• Exercise: Rewrite the random-effects thread from "each language group is" to "for each group.", putting "parameter" wherever "coefficient" appears.

• Text section:
┄┄┄┄┄┄┄┄┄┄┄┄┄┄┄┄┄┄┄┄

My problem is the following:

I have 1/0 "conversion" outcomes.

I have samples from three groups: people who speak russian, people who speak japanese, people who speak portuguese. i expect the conversion rate will be different from each group.

each language group is placed within a treatment or control cohort randomly. there is a 50/50 split within each language group.

so i have one coefficient, $T$, which is a fixed effect, for the treatment effect.

then i have one other coefficient, $L$, which I think should be the random effect for each group.

$Y_i = \alpha + T_i + L_{\gamma} + e$


$L_{\gamma} = N(0, \sigma_\gamma^2 I)$

i believe this is correct because I expect the conversion (and therefore the variance) to vary by group. the people sampled for each language group are also a random sample. therefore, to stabilize the variance, it seems to be that we must have an error term, and a random effect, for each language group. a fixed categorical effect it would seem to me is not quite right because the assumption would be equal variance for each sample.

does this seem right?


1 Answer 1


This does not seem right to me. It seems like you want to put a random effect of language, which means that language-specific intercepts are assumed to have a mean and variance. But there are only three languages; how do you think you can estimate the variance of the random effect with only three levels?

Random effects are used when you have multiple observations per individual, in which case there is a random effect for the individual intercepts (and possible slopes). In your design, you did not suggest each individual is observed more than once. So there is no way to specify a random effect for individual.

The model you should be using is a very simple one: $$ Y \sim 1 + T + L + T \times L $$ You can fit this using ordinary least squares and use a robust standard error; there is no misspecification because the model is fully saturated. This is a very simple 2x3 design, or a one-way design with a 3-category moderator. I think you might be overthinking it if you think a random effect is necessary, unless you have not described the element of the design that would necessitate a random effect.

┄┄┄┄┄┄┄┄┄┄┄┄┄┄┄┄┄┄┄┄

• Data supplied:
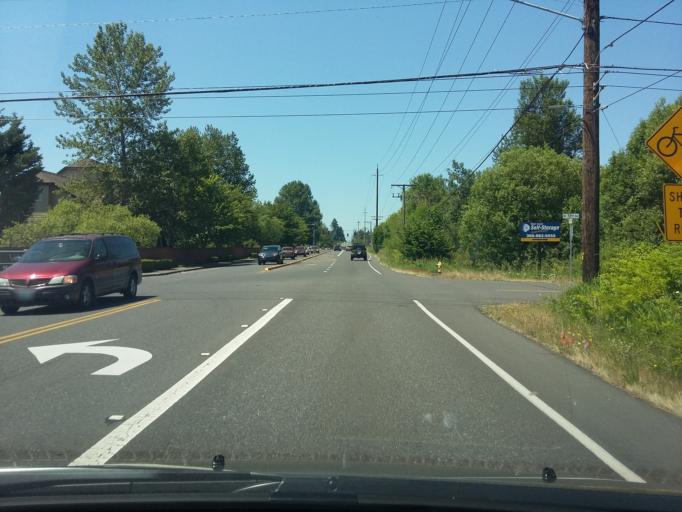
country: US
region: Washington
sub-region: Clark County
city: Walnut Grove
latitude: 45.6789
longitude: -122.5991
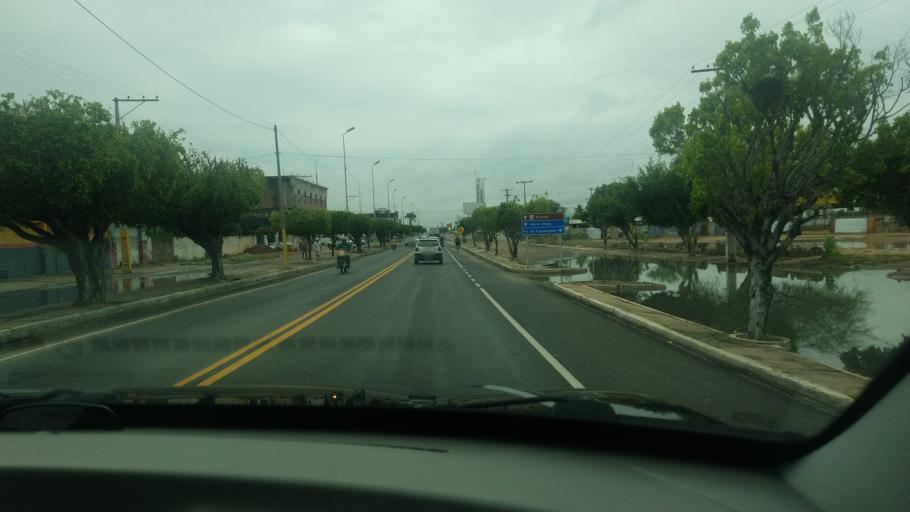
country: BR
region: Bahia
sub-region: Paulo Afonso
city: Paulo Afonso
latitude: -9.4066
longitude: -38.2372
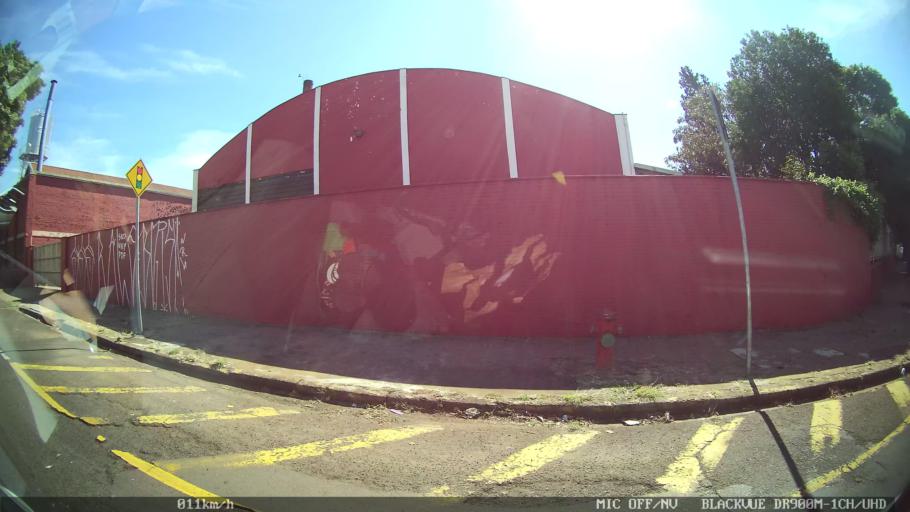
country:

┄┄┄┄┄┄┄┄┄┄┄┄┄┄┄┄┄┄┄┄

• Output below:
each language group is placed within a treatment or control cohort randomly. there is a 50/50 split within each language group.

so i have one parameter, $T$, which is a fixed effect, for the treatment effect.

then i have one other parameter, $L$, which I think should be the random effect for each group.